==== Source material

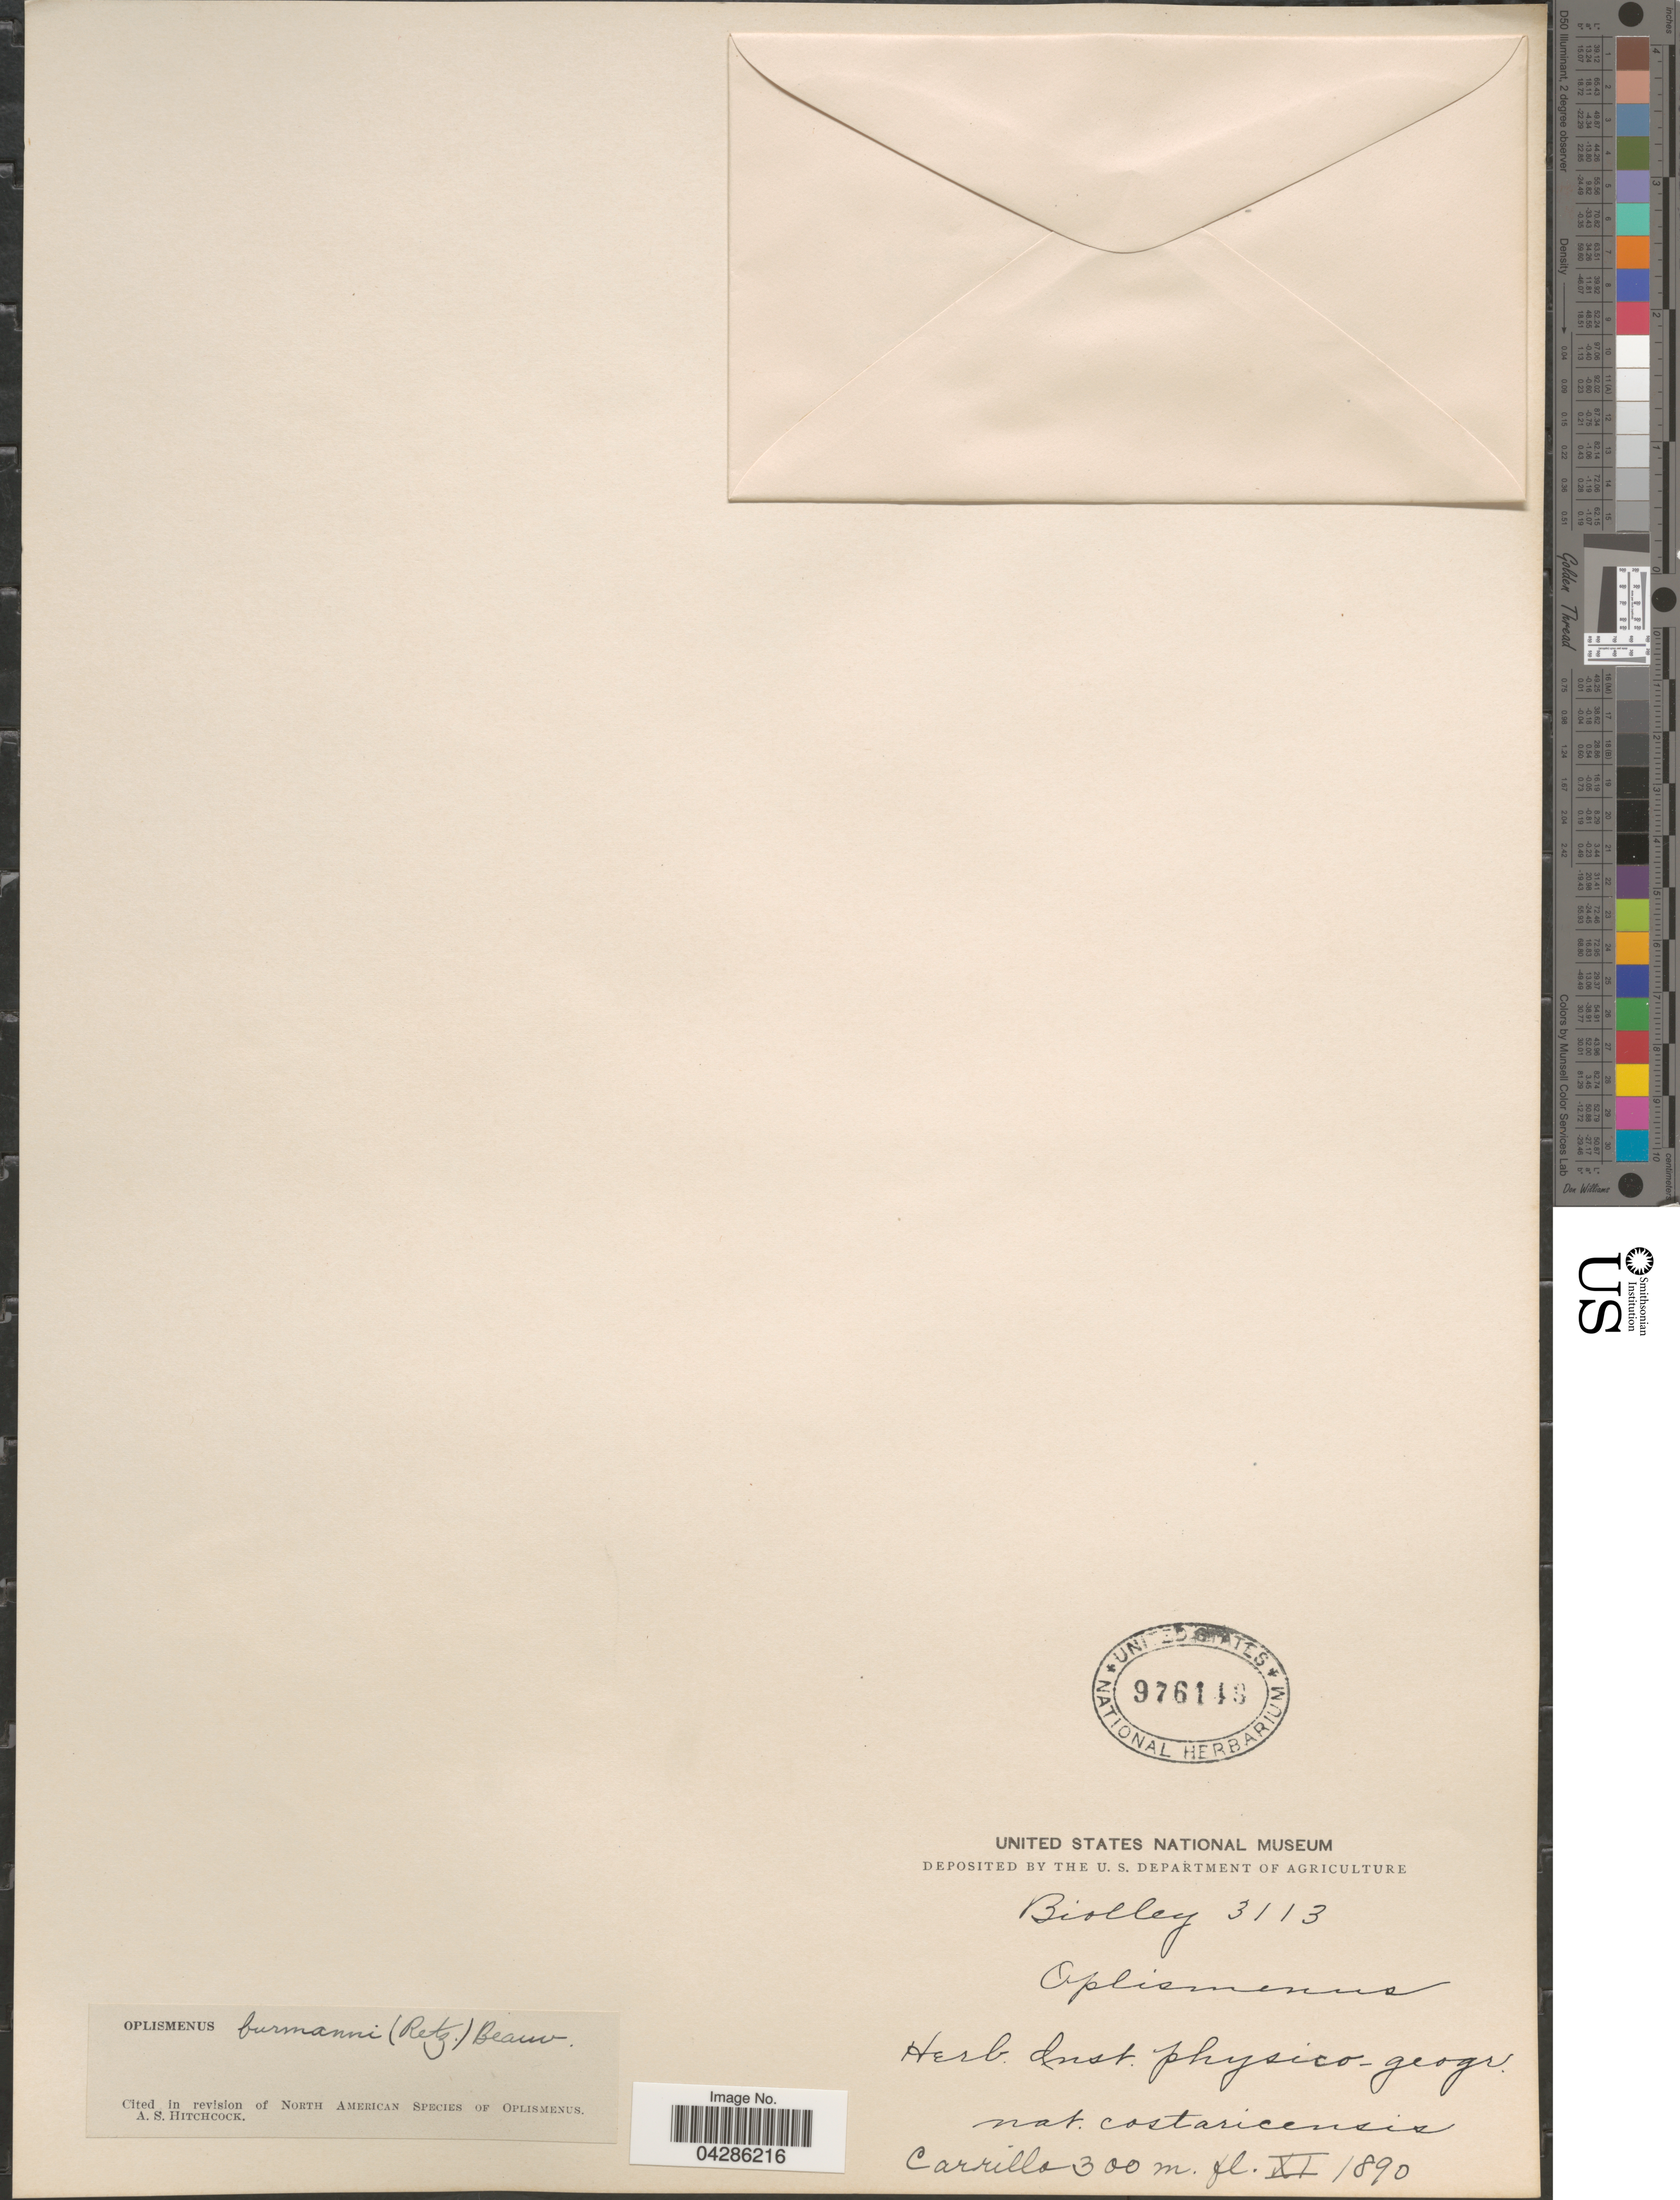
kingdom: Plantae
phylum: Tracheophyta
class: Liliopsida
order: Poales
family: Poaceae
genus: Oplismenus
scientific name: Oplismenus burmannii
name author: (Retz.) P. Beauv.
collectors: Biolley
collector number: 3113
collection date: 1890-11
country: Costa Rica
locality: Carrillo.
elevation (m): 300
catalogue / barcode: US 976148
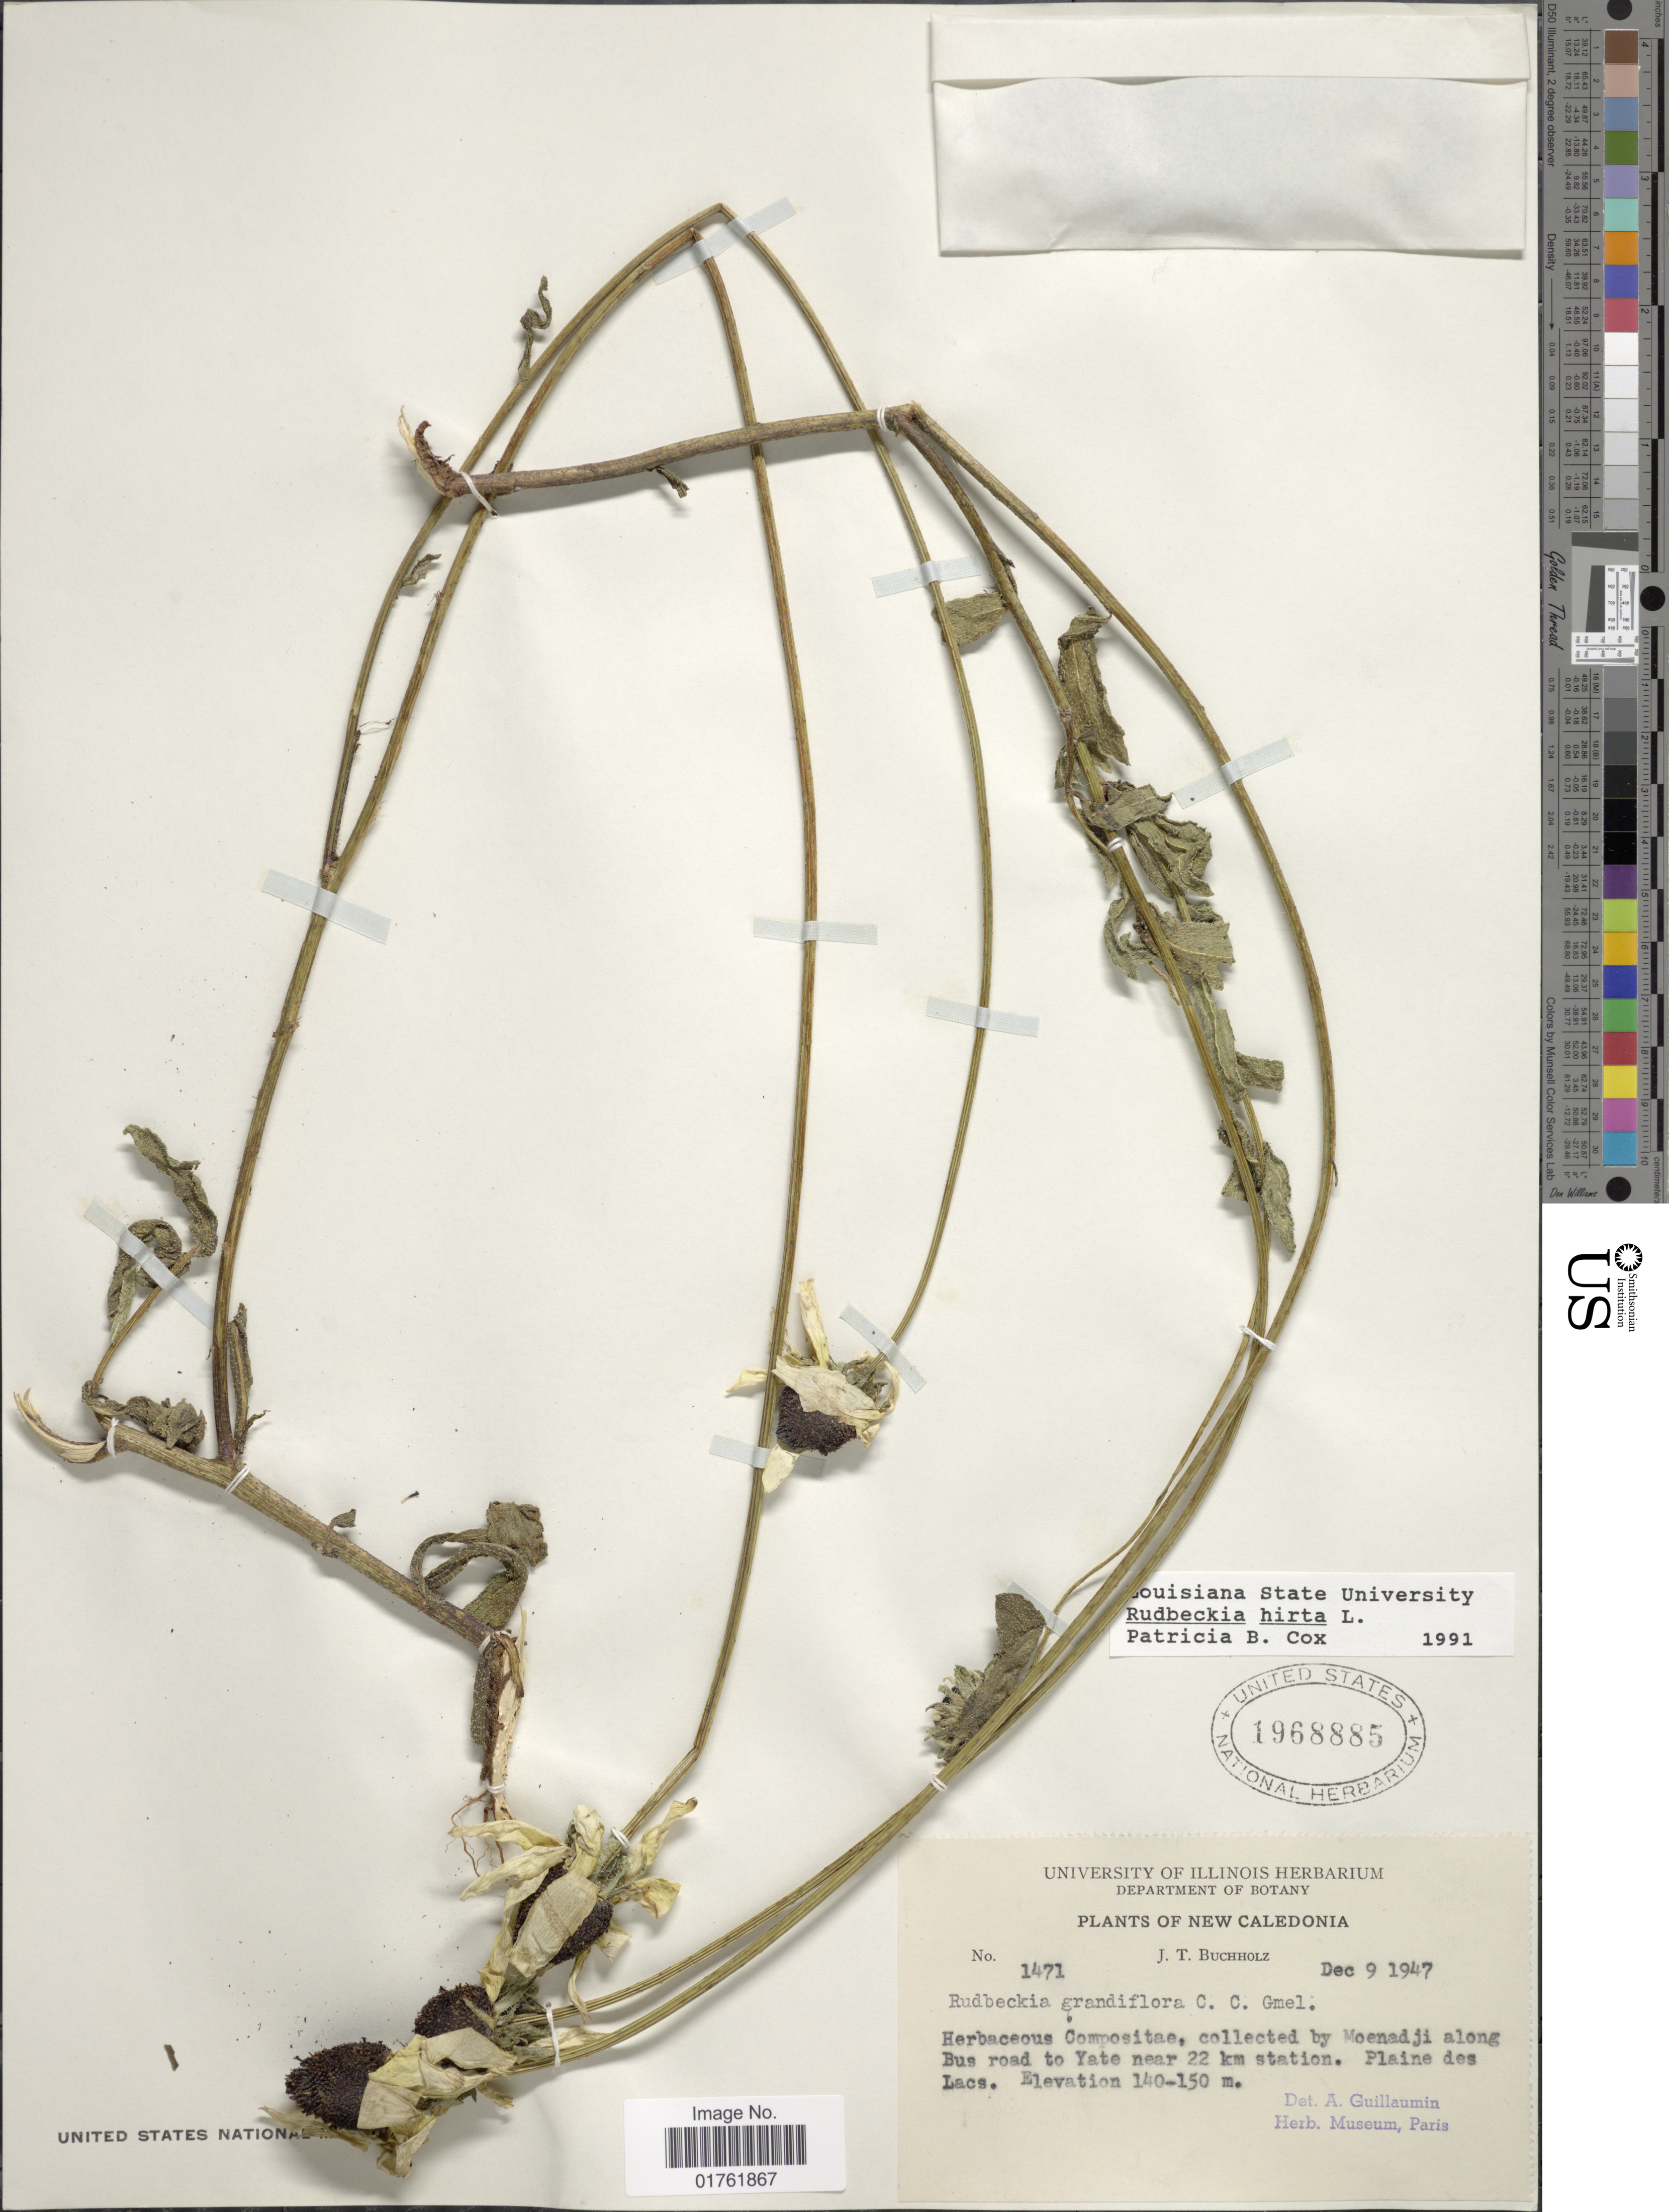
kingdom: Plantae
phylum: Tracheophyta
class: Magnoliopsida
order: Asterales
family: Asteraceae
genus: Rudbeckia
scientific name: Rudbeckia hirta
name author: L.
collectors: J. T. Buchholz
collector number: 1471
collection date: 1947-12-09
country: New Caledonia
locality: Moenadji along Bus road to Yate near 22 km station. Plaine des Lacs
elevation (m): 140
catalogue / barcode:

========

Reproduce word for word the lines from the one holding "order: Poales" through the end of the rows, inclusive, and leave out the pictures.

→ Correct answer
order: Poales
family: Poaceae
genus: Oplismenus
scientific name: Oplismenus burmannii
name author: (Retz.) P. Beauv.
collectors: Biolley
collector number: 3113
collection date: 1890-11
country: Costa Rica
locality: Carrillo.
elevation (m): 300
catalogue / barcode: US 976148
kingdom: Plantae
phylum: Tracheophyta
class: Magnoliopsida
order: Asterales
family: Asteraceae
genus: Rudbeckia
scientific name: Rudbeckia hirta
name author: L.
collectors: J. T. Buchholz
collector number: 1471
collection date: 1947-12-09
country: New Caledonia
locality: Moenadji along Bus road to Yate near 22 km station. Plaine des Lacs
elevation (m): 140
catalogue / barcode:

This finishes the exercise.